RECORDED DATA Block Start

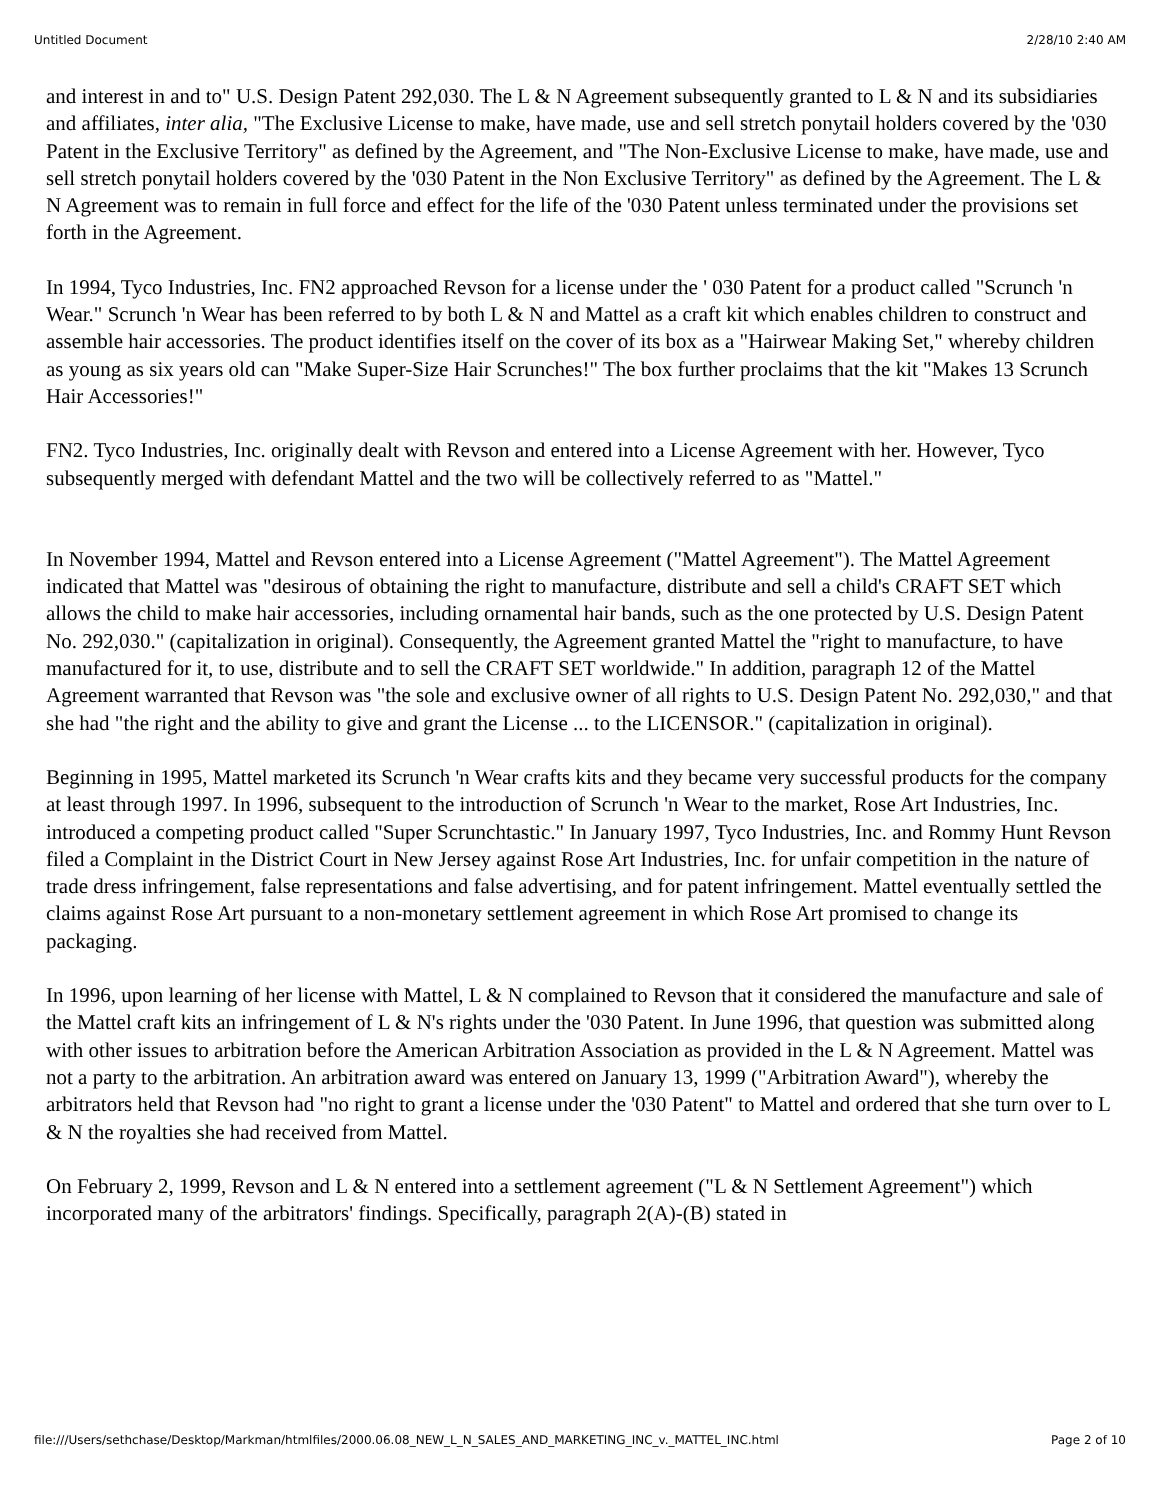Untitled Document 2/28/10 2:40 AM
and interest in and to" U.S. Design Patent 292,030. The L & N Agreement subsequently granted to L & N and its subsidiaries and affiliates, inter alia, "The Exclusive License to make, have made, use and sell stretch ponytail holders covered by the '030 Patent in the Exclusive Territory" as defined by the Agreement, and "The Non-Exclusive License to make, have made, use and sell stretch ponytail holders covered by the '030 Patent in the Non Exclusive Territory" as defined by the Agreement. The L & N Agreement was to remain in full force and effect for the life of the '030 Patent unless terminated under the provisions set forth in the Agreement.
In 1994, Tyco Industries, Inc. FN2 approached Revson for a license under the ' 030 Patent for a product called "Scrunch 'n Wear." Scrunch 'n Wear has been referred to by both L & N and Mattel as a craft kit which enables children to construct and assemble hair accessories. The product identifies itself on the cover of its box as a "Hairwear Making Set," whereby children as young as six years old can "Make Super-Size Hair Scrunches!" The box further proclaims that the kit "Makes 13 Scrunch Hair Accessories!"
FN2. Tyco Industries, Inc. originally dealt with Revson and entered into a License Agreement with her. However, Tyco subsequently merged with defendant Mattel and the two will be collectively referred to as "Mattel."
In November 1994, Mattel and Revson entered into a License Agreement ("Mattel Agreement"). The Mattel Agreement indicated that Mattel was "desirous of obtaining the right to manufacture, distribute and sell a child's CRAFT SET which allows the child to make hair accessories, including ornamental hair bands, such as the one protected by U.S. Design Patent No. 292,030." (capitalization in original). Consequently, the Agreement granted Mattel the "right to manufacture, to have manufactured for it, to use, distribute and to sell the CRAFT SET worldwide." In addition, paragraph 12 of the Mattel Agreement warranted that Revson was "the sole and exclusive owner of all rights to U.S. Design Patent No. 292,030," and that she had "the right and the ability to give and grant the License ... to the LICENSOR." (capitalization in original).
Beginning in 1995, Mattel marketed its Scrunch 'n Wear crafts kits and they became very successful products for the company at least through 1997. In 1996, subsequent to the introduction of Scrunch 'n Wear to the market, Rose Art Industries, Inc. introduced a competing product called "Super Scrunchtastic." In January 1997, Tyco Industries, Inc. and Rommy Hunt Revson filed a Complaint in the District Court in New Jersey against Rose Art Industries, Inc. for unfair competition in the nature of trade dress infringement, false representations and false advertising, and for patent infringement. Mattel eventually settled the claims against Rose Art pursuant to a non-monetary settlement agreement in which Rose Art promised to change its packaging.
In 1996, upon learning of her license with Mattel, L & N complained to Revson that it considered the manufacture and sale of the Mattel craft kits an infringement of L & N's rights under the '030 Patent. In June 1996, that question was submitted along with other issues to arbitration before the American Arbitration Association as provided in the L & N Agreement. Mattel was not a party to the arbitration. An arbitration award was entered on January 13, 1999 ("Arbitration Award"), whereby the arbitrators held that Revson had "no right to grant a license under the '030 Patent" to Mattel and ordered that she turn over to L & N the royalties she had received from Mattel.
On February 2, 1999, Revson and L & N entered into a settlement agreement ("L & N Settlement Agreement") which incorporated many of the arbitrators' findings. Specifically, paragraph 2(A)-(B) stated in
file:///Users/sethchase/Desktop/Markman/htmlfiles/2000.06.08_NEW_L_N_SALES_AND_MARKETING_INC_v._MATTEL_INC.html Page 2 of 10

RECORDED DATA Block End

◆ WORK ITEM:
Retype each line above exactly. Leave the images out.

◆ ANSWER FOR THE TASK:
Untitled Document 2/28/10 2:40 AM
and interest in and to" U.S. Design Patent 292,030. The L & N Agreement subsequently granted to L & N and its subsidiaries and affiliates, inter alia, "The Exclusive License to make, have made, use and sell stretch ponytail holders covered by the '030 Patent in the Exclusive Territory" as defined by the Agreement, and "The Non-Exclusive License to make, have made, use and sell stretch ponytail holders covered by the '030 Patent in the Non Exclusive Territory" as defined by the Agreement. The L & N Agreement was to remain in full force and effect for the life of the '030 Patent unless terminated under the provisions set forth in the Agreement.
In 1994, Tyco Industries, Inc. FN2 approached Revson for a license under the ' 030 Patent for a product called "Scrunch 'n Wear." Scrunch 'n Wear has been referred to by both L & N and Mattel as a craft kit which enables children to construct and assemble hair accessories. The product identifies itself on the cover of its box as a "Hairwear Making Set," whereby children as young as six years old can "Make Super-Size Hair Scrunches!" The box further proclaims that the kit "Makes 13 Scrunch Hair Accessories!"
FN2. Tyco Industries, Inc. originally dealt with Revson and entered into a License Agreement with her. However, Tyco subsequently merged with defendant Mattel and the two will be collectively referred to as "Mattel."
In November 1994, Mattel and Revson entered into a License Agreement ("Mattel Agreement"). The Mattel Agreement indicated that Mattel was "desirous of obtaining the right to manufacture, distribute and sell a child's CRAFT SET which allows the child to make hair accessories, including ornamental hair bands, such as the one protected by U.S. Design Patent No. 292,030." (capitalization in original). Consequently, the Agreement granted Mattel the "right to manufacture, to have manufactured for it, to use, distribute and to sell the CRAFT SET worldwide." In addition, paragraph 12 of the Mattel Agreement warranted that Revson was "the sole and exclusive owner of all rights to U.S. Design Patent No. 292,030," and that she had "the right and the ability to give and grant the License ... to the LICENSOR." (capitalization in original).
Beginning in 1995, Mattel marketed its Scrunch 'n Wear crafts kits and they became very successful products for the company at least through 1997. In 1996, subsequent to the introduction of Scrunch 'n Wear to the market, Rose Art Industries, Inc. introduced a competing product called "Super Scrunchtastic." In January 1997, Tyco Industries, Inc. and Rommy Hunt Revson filed a Complaint in the District Court in New Jersey against Rose Art Industries, Inc. for unfair competition in the nature of trade dress infringement, false representations and false advertising, and for patent infringement. Mattel eventually settled the claims against Rose Art pursuant to a non-monetary settlement agreement in which Rose Art promised to change its packaging.
In 1996, upon learning of her license with Mattel, L & N complained to Revson that it considered the manufacture and sale of the Mattel craft kits an infringement of L & N's rights under the '030 Patent. In June 1996, that question was submitted along with other issues to arbitration before the American Arbitration Association as provided in the L & N Agreement. Mattel was not a party to the arbitration. An arbitration award was entered on January 13, 1999 ("Arbitration Award"), whereby the arbitrators held that Revson had "no right to grant a license under the '030 Patent" to Mattel and ordered that she turn over to L & N the royalties she had received from Mattel.
On February 2, 1999, Revson and L & N entered into a settlement agreement ("L & N Settlement Agreement") which incorporated many of the arbitrators' findings. Specifically, paragraph 2(A)-(B) stated in
file:///Users/sethchase/Desktop/Markman/htmlfiles/2000.06.08_NEW_L_N_SALES_AND_MARKETING_INC_v._MATTEL_INC.html Page 2 of 10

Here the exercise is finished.